Atlanta — In a randomized, double-blind, placebo-controlled clinical trial to evaluate the efficacy and safety of neramexane in patients with moderate to severe subjective tinnitus, the drug shows promising results with a dose of 50 mg/d and 75 mg/d.
Neramexane is a new substance that exhibits antagonistic properties at both the 9/10 nicotinergic and the N methyl-D aspartate receptor, suggesting potential efficacy in the treatment of tinnitus.
The study involved a total of 431 outpatients with moderate to severe subjective tinnitus (onset 3-18 months before screening). Subjects were assigned randomly to receive either placebo or neramexane mesylate (25 mg/day, 50 mg/day and 75 mg/day) for 16 weeks, with assessment at 4-week intervals.
Compared with placebo, the largest improvement was achieved in the 50 mg/d neramexane group, followed by the 75 mg/d neramexane group.
This treatment difference did not reach statistical significance at the pre-defined endpoint in Week 16 (p = 0.098 for 50 mg/d; p = 0.289 for 75 mg/d neramexane), but consistent numerical superiority of both neramexane groups compared with placebo was observed.
Four weeks after the end of treatment, assessment scores in the 50 mg/d group were significantly better than those of the controls.
Laboratory values, electrocardiography, and vital signs revealed no relevant influence of the study medication.
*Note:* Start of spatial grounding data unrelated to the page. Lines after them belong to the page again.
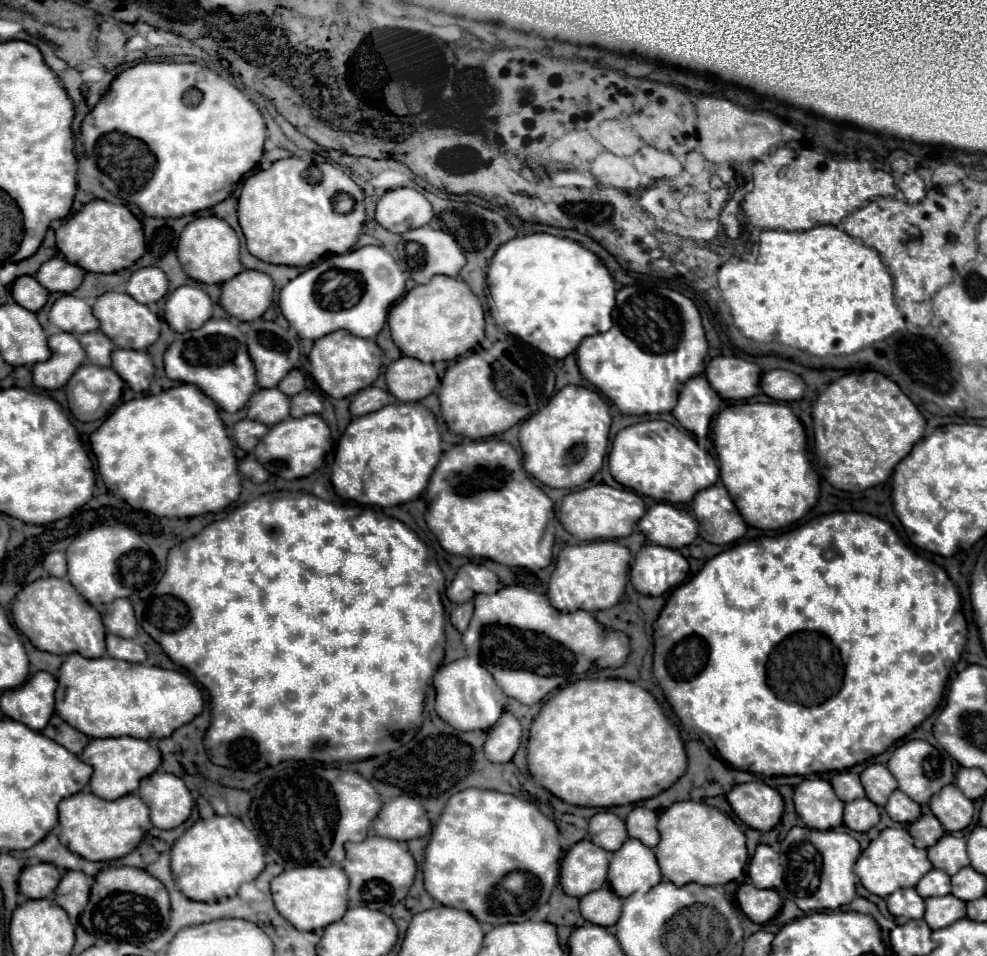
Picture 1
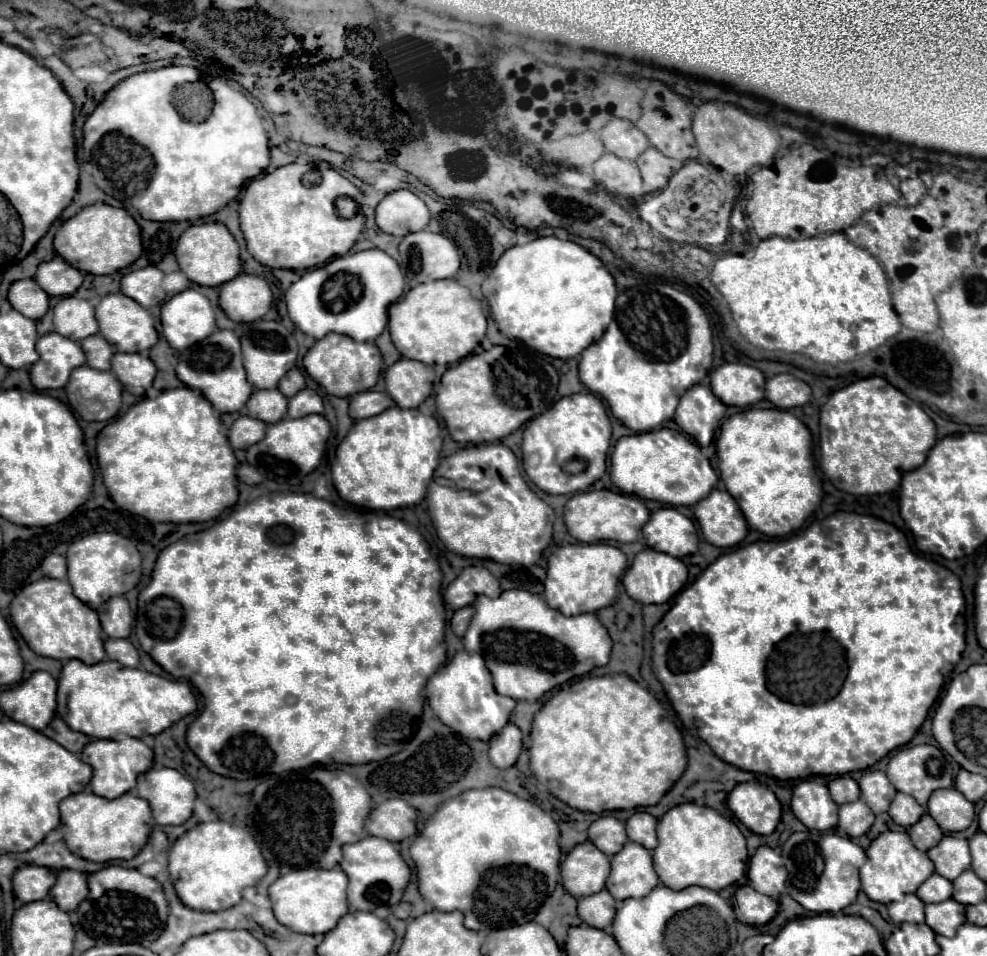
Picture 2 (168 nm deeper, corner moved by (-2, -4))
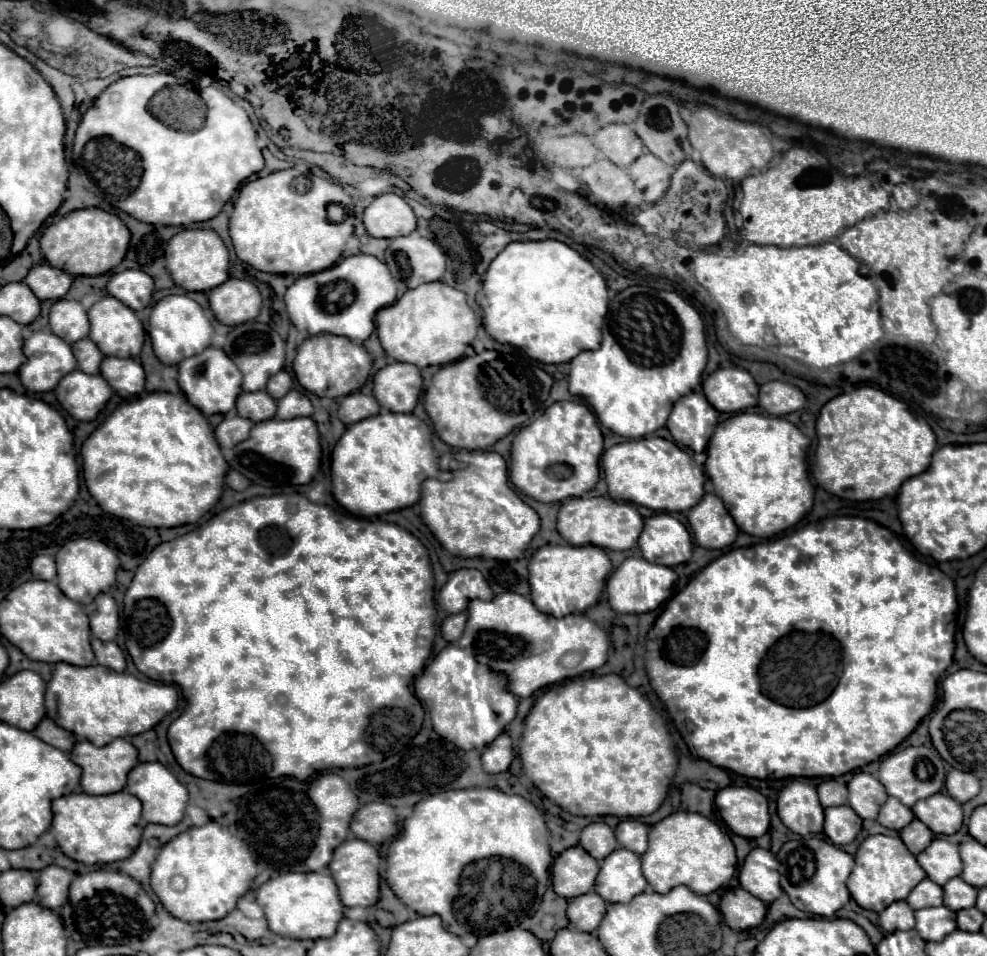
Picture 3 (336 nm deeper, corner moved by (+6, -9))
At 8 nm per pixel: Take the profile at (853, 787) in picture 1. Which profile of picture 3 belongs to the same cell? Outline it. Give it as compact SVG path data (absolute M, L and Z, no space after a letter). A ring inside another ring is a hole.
M824 780L822 784L818 784L818 796L824 808L842 806L848 800L848 790L846 790L846 784L838 780Z

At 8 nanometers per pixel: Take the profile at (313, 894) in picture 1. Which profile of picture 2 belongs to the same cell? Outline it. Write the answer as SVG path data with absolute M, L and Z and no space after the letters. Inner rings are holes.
M298 869L280 875L268 889L276 919L296 933L318 935L336 927L338 919L348 913L346 873L340 869Z

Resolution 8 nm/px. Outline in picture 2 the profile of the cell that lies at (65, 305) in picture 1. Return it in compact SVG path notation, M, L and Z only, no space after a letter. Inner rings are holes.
M66 297L54 307L54 331L80 341L98 333L98 321L94 317L94 307L86 299Z

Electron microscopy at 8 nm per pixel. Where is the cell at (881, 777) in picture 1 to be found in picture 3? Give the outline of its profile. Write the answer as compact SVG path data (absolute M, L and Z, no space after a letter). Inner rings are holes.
M856 772L848 782L848 804L864 820L874 820L886 798L886 790L872 774Z

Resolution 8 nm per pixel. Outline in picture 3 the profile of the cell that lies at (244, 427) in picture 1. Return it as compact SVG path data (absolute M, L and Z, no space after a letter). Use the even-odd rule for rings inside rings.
M234 416L234 418L224 418L218 426L216 426L216 440L222 448L232 448L234 444L246 440L246 436L250 436L250 428L254 424L246 418Z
Dizziness was the most common adverse event and showed a clear dose-dependence.
The researchers concluded that this dose-finding study demonstrated the safety and tolerability of neramexane treatment in patients with moderate to severe tinnitus and allowed appropriate dose selection for conducting further studies.
The abstract and full text of “A randomized, double-blind, placebo-controlled clinical trial to evaluate the efficacy and safety of neramexane in patients with moderate to severe subjective tinnitus” is currently available online.